There are 4 real parts to this.
1) Your application. An MDB is an application which implements the J2EE Message Driven Bean API, which in its simplest form means it has an onMessage() function which will be invoked by the application server when messages arrive.
2) The J2EE application server, JBOSS is an example. This receives messages from the MQ client, and forwards them to the MDB.
3) The MQ client. This is the code written by the MQ provider (IBM/Apache/etc) which implements the JCA RA and JMS parts of J2EE. Applications can interact with this client via JMS to put and get messages, though when you're interacting as an MDB you'll be driven via your onMessage() method. This client hands messages to the application server, which drives the applications.

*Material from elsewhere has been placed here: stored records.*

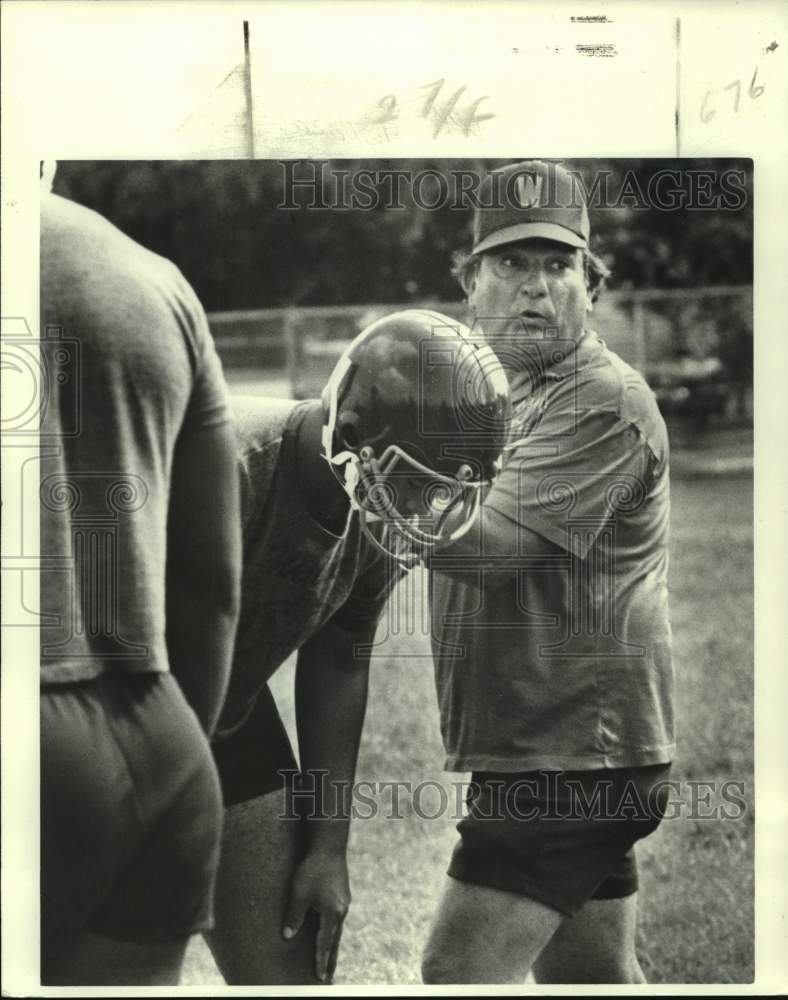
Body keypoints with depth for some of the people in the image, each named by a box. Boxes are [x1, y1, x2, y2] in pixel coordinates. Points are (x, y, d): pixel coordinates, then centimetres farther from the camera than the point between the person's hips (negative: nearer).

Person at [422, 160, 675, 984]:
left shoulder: (605, 406, -14)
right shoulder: (491, 393, 17)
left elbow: (491, 544, -24)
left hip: (571, 753, -9)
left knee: (459, 971, -14)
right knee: (589, 973, 17)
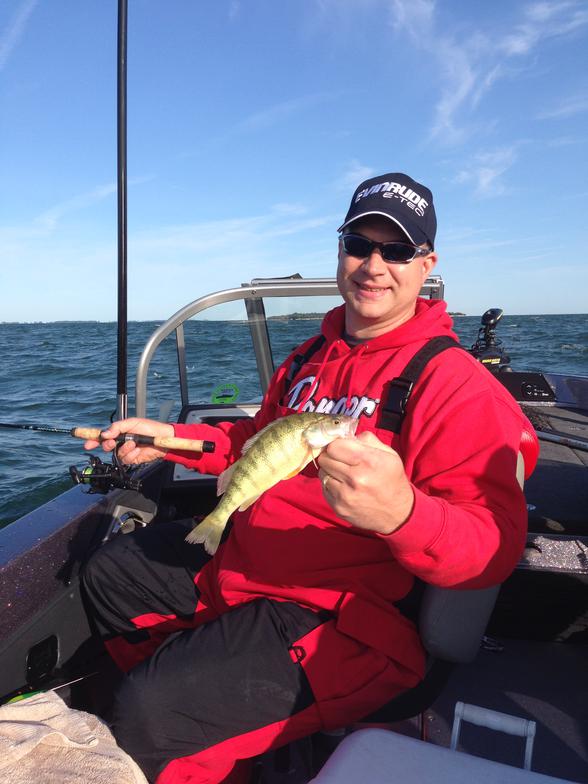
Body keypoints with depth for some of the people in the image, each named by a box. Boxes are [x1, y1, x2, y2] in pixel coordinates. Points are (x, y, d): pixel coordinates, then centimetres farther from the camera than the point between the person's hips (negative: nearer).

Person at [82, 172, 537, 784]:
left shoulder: (452, 381, -17)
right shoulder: (311, 357, 9)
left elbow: (495, 547, -24)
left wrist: (400, 512, -45)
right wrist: (171, 439, 11)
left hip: (331, 615, -8)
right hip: (239, 559, 9)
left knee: (152, 712, -23)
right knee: (108, 572, 20)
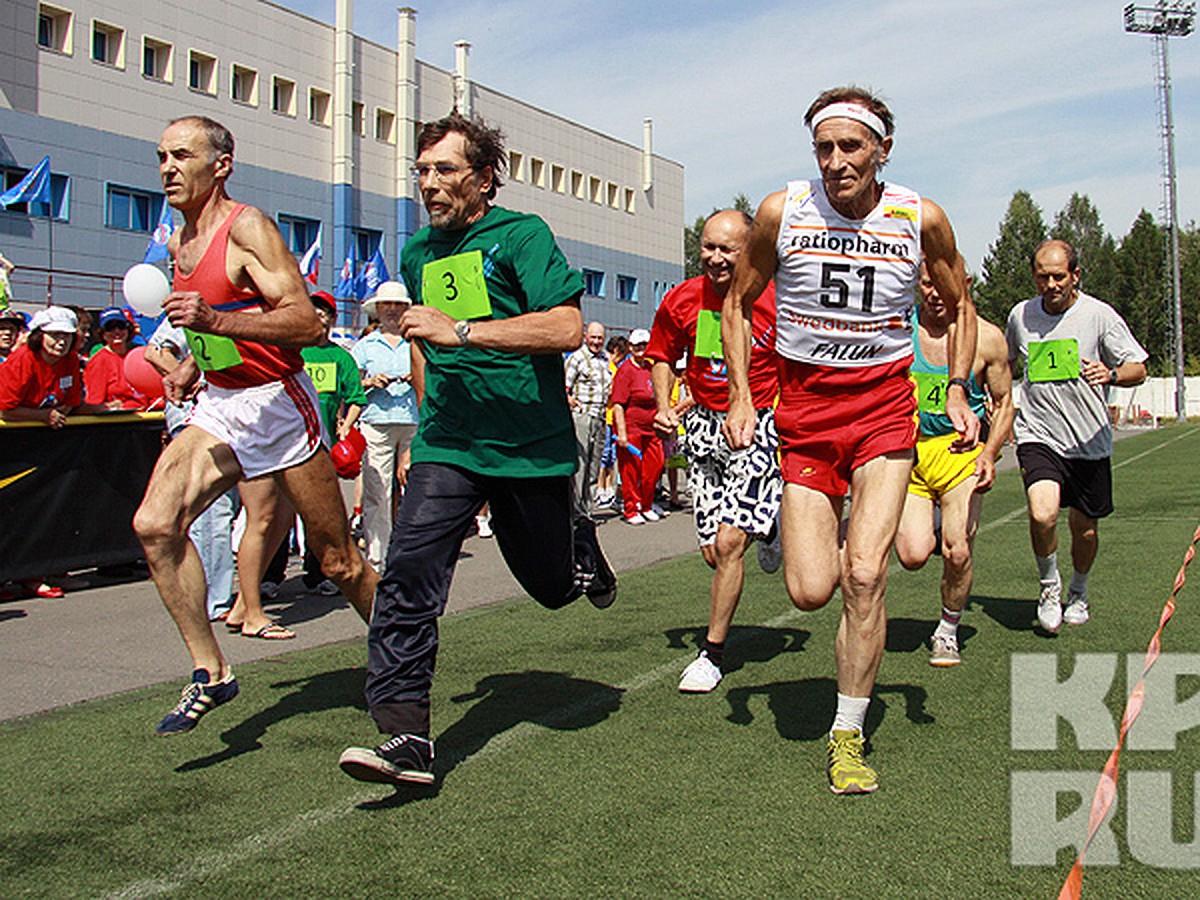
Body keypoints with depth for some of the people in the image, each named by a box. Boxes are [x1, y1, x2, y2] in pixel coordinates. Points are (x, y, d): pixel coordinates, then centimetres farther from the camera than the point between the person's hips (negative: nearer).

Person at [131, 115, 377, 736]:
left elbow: (307, 324, -24)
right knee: (154, 525, -14)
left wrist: (215, 321, -34)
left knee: (337, 560, 2)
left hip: (277, 402, -7)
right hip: (217, 406, 7)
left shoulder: (247, 228, -13)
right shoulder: (179, 242, 11)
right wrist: (192, 365, 14)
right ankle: (209, 673, -3)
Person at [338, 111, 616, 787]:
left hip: (533, 446, -4)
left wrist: (462, 331, -26)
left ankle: (580, 544, 47)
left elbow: (567, 327, -22)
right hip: (447, 446, 4)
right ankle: (407, 736, -14)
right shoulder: (418, 254, 12)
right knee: (410, 572, -16)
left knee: (553, 585, 11)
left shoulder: (521, 235, -8)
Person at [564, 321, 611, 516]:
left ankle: (586, 508, 15)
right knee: (579, 462, -10)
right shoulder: (576, 357, -2)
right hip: (581, 414, -7)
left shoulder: (606, 359, 18)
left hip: (600, 417, 7)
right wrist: (568, 400, -25)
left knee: (594, 463, 8)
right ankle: (577, 511, -7)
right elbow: (564, 385, -9)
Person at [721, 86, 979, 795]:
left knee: (864, 576, -13)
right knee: (811, 592, -5)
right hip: (805, 406, 0)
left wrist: (958, 393, 2)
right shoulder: (782, 212, -7)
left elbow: (959, 305, 13)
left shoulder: (922, 218, -4)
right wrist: (741, 399, -1)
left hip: (886, 407, 0)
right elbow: (739, 305, 7)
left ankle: (848, 736, 5)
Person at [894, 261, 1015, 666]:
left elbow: (1003, 403, 7)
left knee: (958, 555, -9)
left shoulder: (987, 339, -3)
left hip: (962, 451, 0)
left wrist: (989, 455, -8)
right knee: (912, 556, -11)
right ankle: (930, 534, 27)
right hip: (908, 451, 1)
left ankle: (948, 632, 18)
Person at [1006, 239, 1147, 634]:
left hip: (1090, 441, 0)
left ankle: (1078, 592, 39)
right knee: (1042, 514, -23)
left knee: (1085, 528, 10)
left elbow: (1138, 368, -4)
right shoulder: (1021, 315, 2)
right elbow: (1004, 364, 22)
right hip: (1038, 435, 0)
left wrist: (1111, 374, -25)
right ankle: (1049, 586, 5)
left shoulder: (1099, 315, -6)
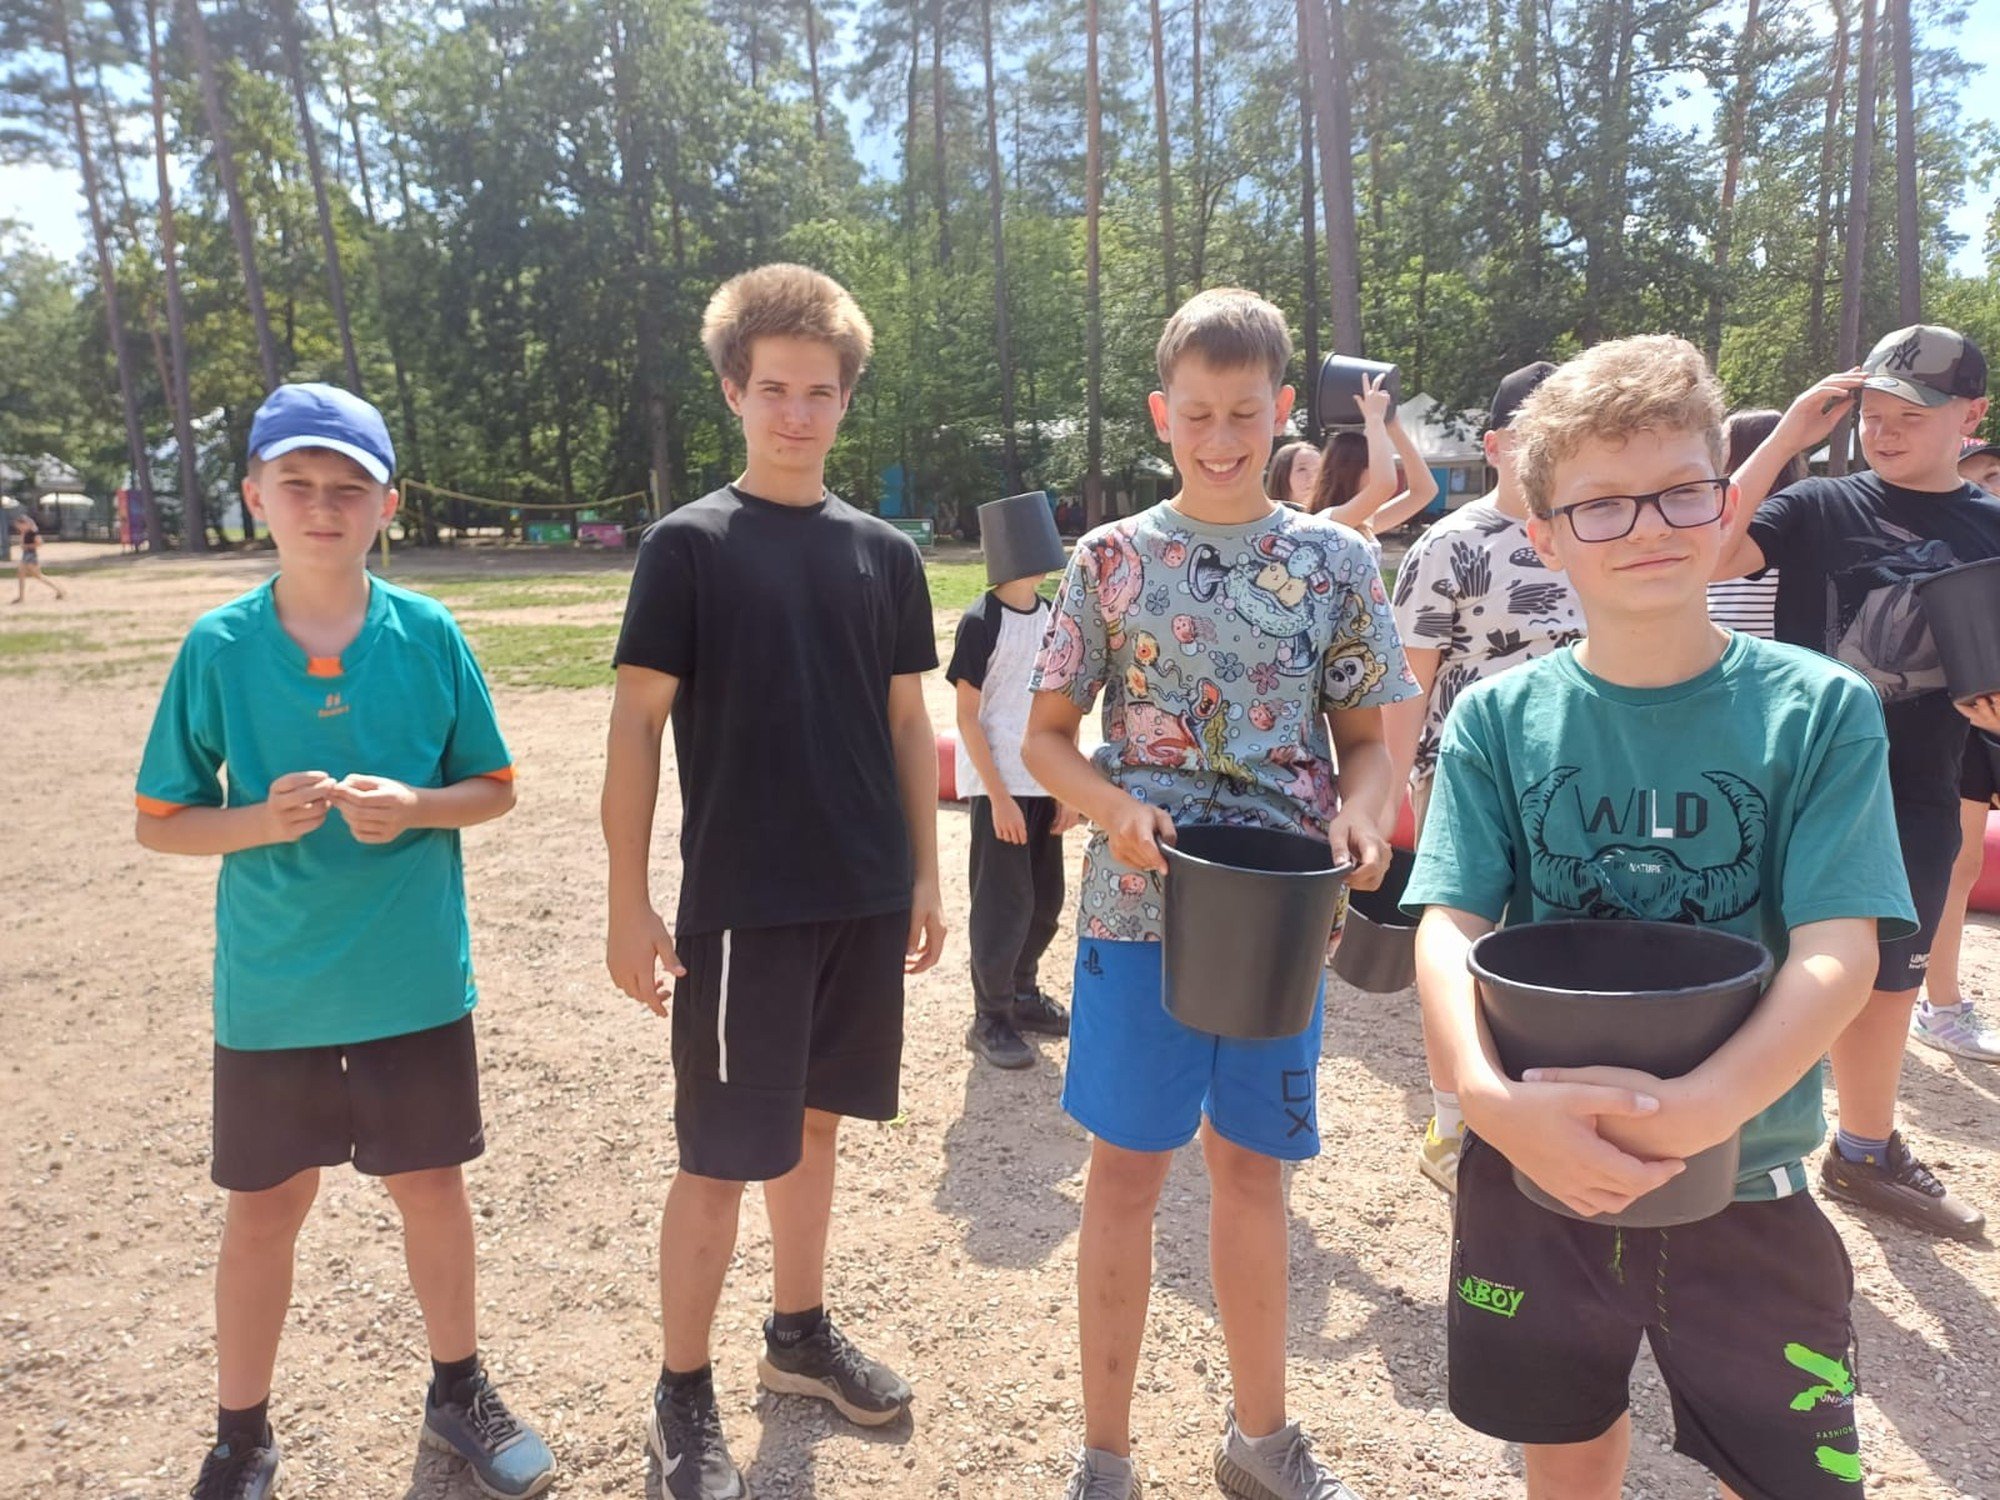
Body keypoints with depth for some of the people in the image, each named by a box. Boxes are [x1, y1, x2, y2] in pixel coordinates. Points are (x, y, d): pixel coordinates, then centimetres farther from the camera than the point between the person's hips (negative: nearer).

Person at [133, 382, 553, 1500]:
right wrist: (261, 821, -20)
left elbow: (494, 788, 1)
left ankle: (460, 1390, 38)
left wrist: (413, 806, -19)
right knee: (263, 1211, 14)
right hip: (270, 990, 0)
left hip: (415, 981, 0)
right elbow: (160, 822, 0)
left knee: (433, 1188, 15)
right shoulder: (219, 646, -6)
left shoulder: (430, 635, -6)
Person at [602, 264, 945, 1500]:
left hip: (864, 899, 5)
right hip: (740, 906, -4)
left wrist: (925, 875, 9)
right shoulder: (689, 544, -6)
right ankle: (685, 1394, 22)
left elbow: (907, 722, 11)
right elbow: (638, 723, -7)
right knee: (722, 1156, 3)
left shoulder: (885, 552, 7)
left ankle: (801, 1331, 37)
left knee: (816, 1121, 18)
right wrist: (630, 901, -10)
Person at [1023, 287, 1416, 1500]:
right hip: (1139, 905, -1)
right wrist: (1117, 809, -17)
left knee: (1253, 1166, 15)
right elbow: (1047, 736, 2)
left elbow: (1367, 736, 7)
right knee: (1131, 1168, 6)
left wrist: (1361, 813, -15)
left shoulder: (1337, 562, 3)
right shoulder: (1112, 559, -1)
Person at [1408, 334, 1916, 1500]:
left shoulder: (1821, 709, -8)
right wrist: (1489, 1093, -30)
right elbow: (1450, 925, -12)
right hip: (1536, 1174, 1)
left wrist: (1706, 1105, -31)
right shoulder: (1497, 719, -5)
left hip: (1746, 1182, -1)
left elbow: (1839, 953, -15)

4) The MQ server. IBM MQ calls this a 'queue manager', and this can exist anywhere. The client from #3 will connect to the queue manager over the network.
#1, #2, and #3 need to be on the same physical machine (and run in the same JVM). #4 can be anywhere as its accessed over the network.
To address your points:
So can the MDB deployed in physical server-A get messages from physical server-B?
Yes
If this is possible, then does MDB use JMS API's?
The MDB is driven by the application server using the J2EE API, JMS is just a part of this.
By the way, 'MQ' is the name of product rather than a concept. The generic name is 'Messaging Provider'. IBM MQ and ApacheMQ are both messaging providers.